Disclaimer: The below provides a snapshot at the time of writing. Things may have changed by the time you read it. It is also important to mention that this does not necessarily represent the view of Oracle.

In the following example I have 2 Human Tasks, of which 1 is assigned based on the swimlane, and the other by assigning it to a specific person:



The first task has assignment set to “Any member of current swimlane role”:


 

And the other has it set to some task payload element, which is TaskAssignmentForm.processRequest.id:


 

When running this process, in Workspace you can see the first being assigned to the process-specific role, which is SMP Task Assignment.ProcessOwner.

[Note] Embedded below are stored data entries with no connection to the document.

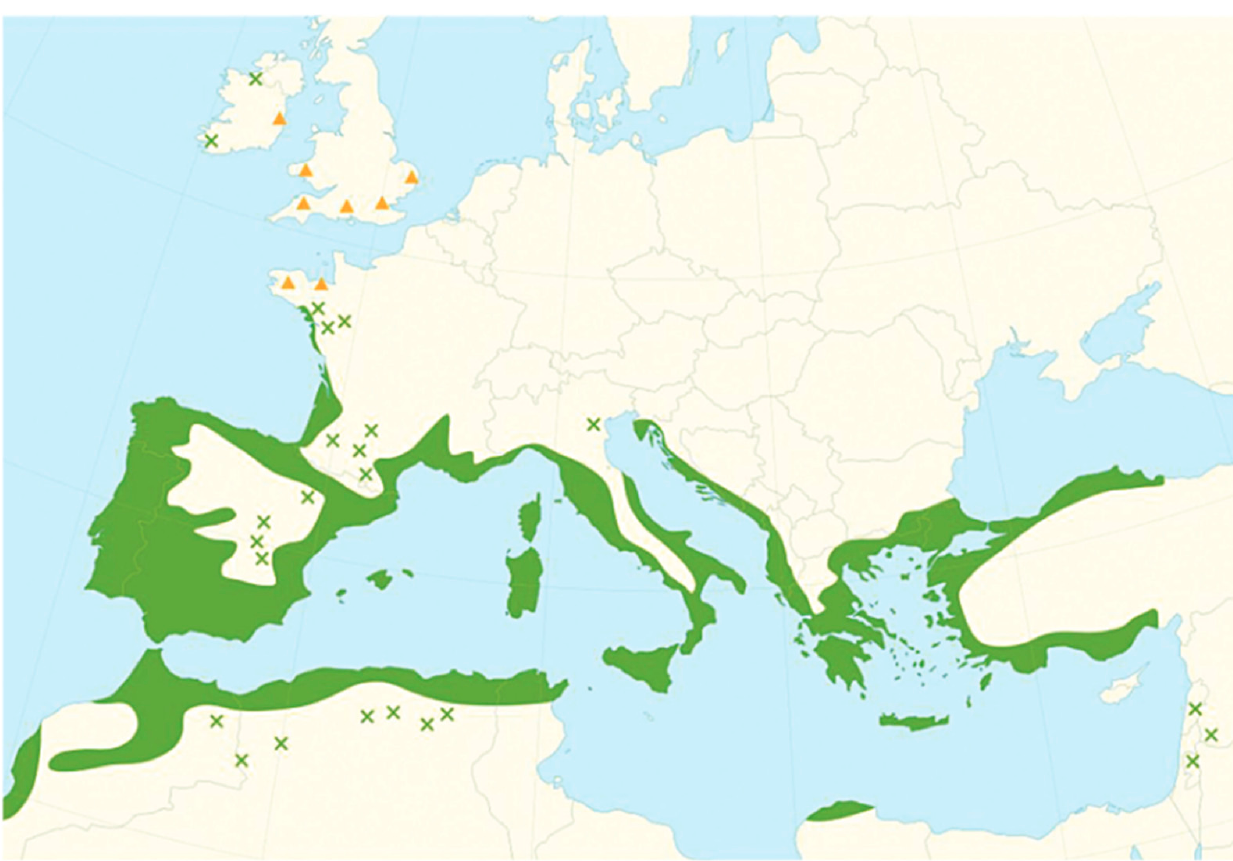
Figure 2. Geographic distribution of Arbutus unedo L. (source: Caudullo et al. [16] , according to Skendrovi ć Babojeli ć et al. [17] ). Legend: natural habitat; ✖ isolated populations; ▲ introduced and naturalized populations.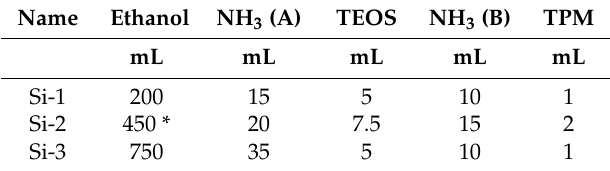
Table 1. Specific amounts of chemicals used for the Synthesis of the TPM-grafted silica particles.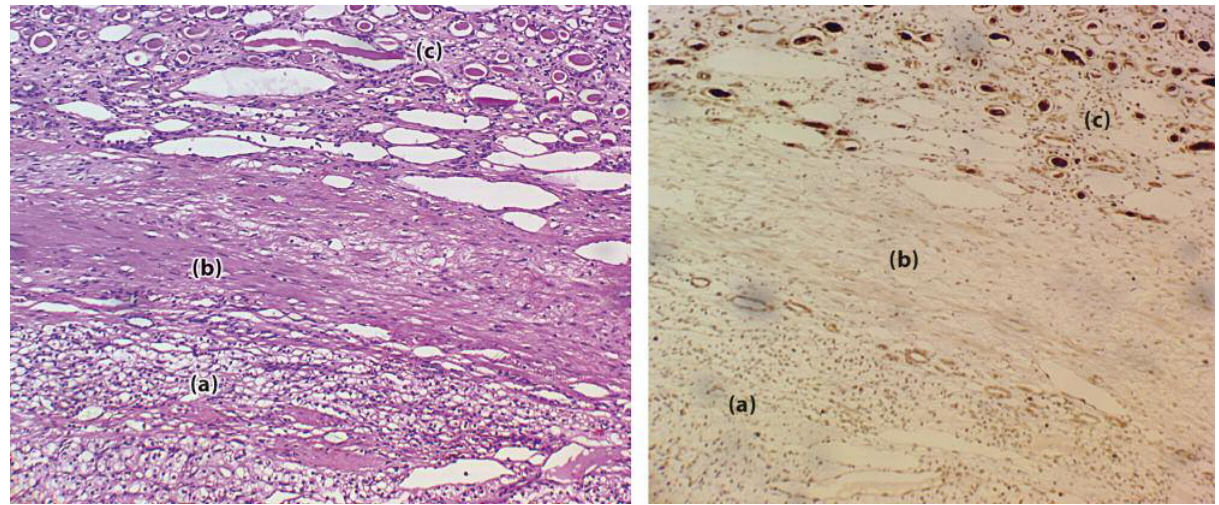
Figure 1 (Left panel) Representative image of Hematoxylin and Eosin-stained sections of ccRCC. (a) Τ umor Τ issue, (b) Τ umor pseudo- capsule, (c) Normal Tissue. [Magnification x100]. (Right panel) Representative image of sections of ccRCC stained with anti-CYLD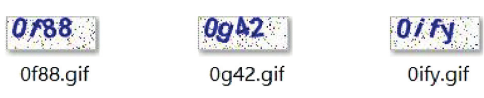
Figure 5: ZhengFang CAPTHCA.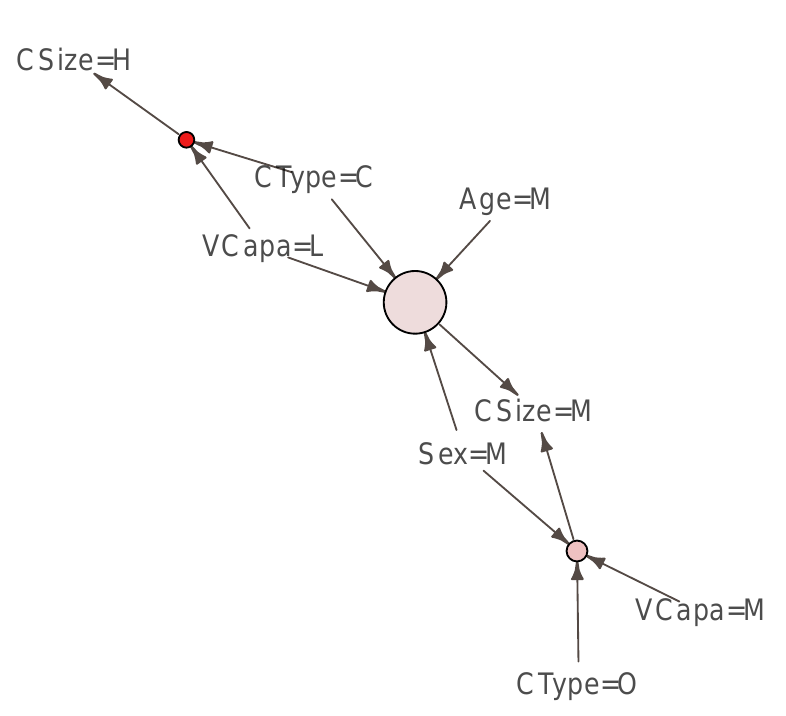
Figure 5. Graph of association rules for claim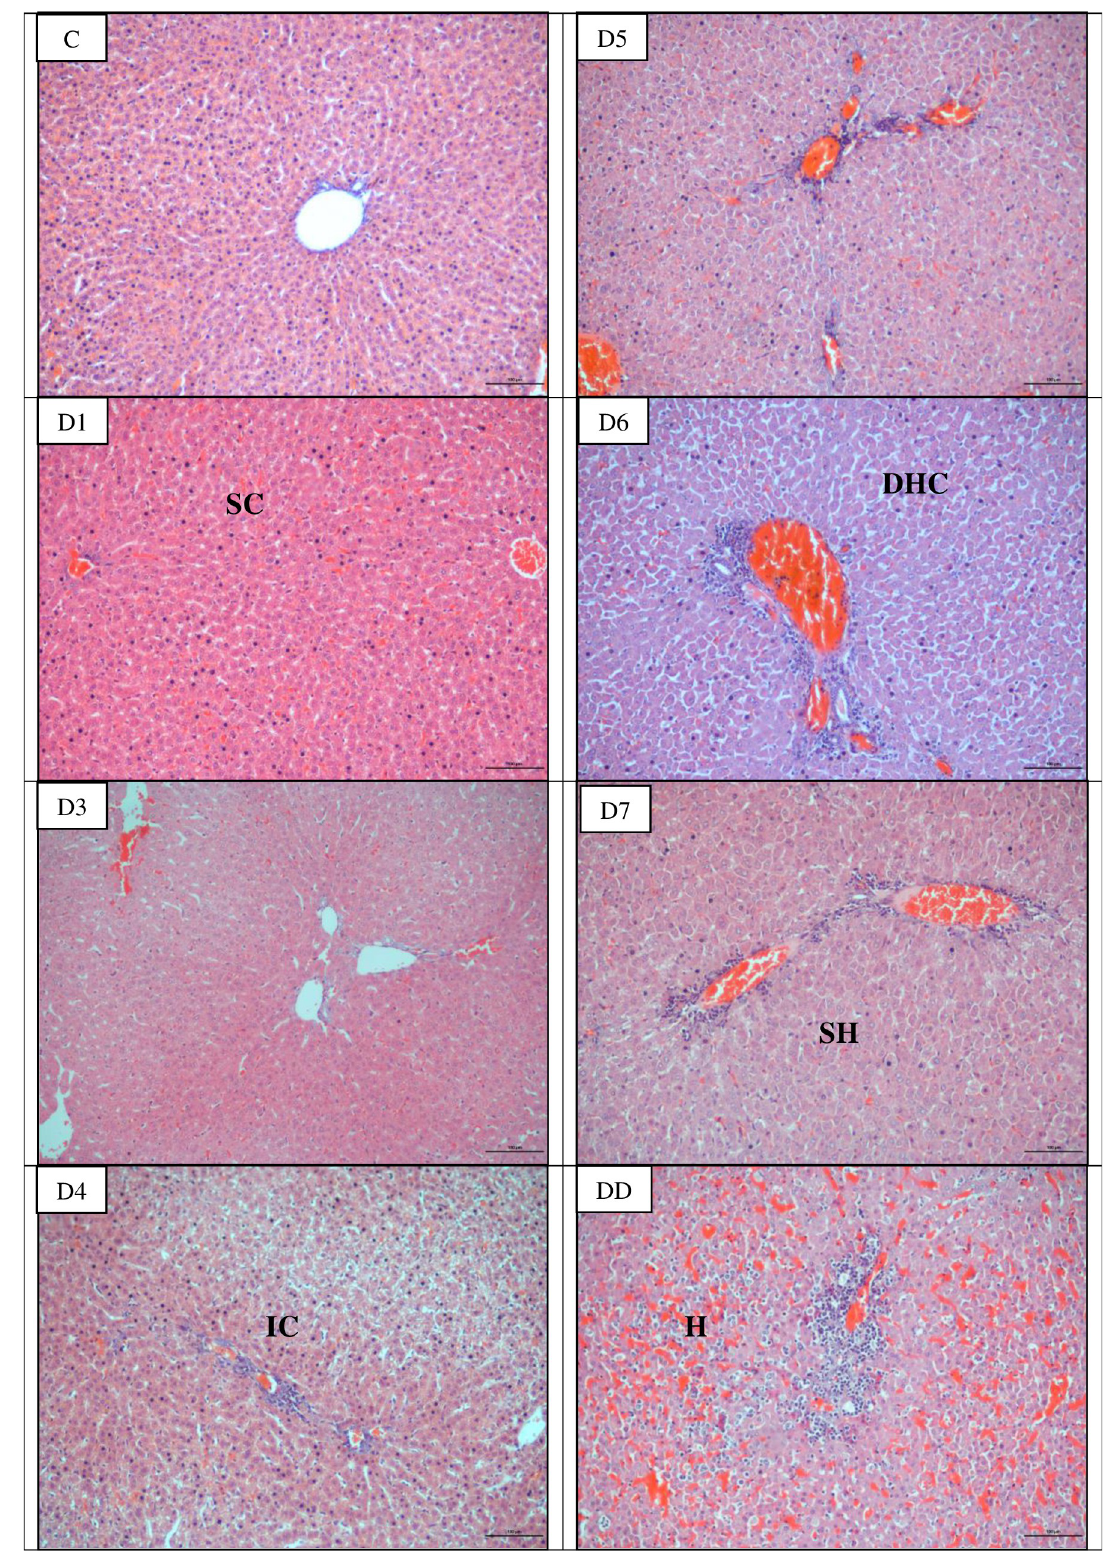
Fig 4. Histopathological lesions in the liver of infected hamsters. Congestion occurred as early as day 1 p.i. while infiltration of inflammatory cells, disorganized hepatocyte cords and swelling of hepatocytes occurred on day 4 p.i. onwards. SC: Sinusoid congestion, IC: Infiltration of inflammatory cells, DHC: Disorganized hepatocyte cords, SH: Swollen hepatocytes and H: Haemorrhage. C: Control, D1-D7: Day 1- day 7 and DD: Dead. Magnification: x100, bar: 100 μ m. https://doi.org/10.1371/journal.pntd.0010409.g004 PLOS NeglectedTropical Diseases | https://doi.org/10.1371/journal.pntd.0010409 May 18,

The “(R)” at the end confirms the assignment is role-based:

 

The second task is assigned to me directly:



The Challenge

I can import, validate and activate the process without issues. Looking at the properties all looks good for the first task:


 

And the second one:


 


When running the process, the first task is assigned to the swimlane role, as it was for PCS:


However, the second one runs into an error


The message points out that the element with name input_taskAssignmentForm cannot be resolved.

On closer inspection of the design-time task assignment you can see it has been migrated to use input.TaskAssignmentForm.processRequest.id, which as such looks OK as it basically is the same element as it was for PCS:


 


However, the issue is that on assignment this element is not initiated yet. So, practically speaking this is a kind-of NullPointerException.


The Remedy

The resolution is quite simple, I should use an expression pointing to an element of the process payload itself instead, which in my case is called taskAssignmentFormDataObject:


 

When I now run the process, also the second task is assigned properly:


 

Note: in PCS you don’t have access to the process payload in the task assignment expression editor. So, there is no way I could have prevented this issue in PCS already.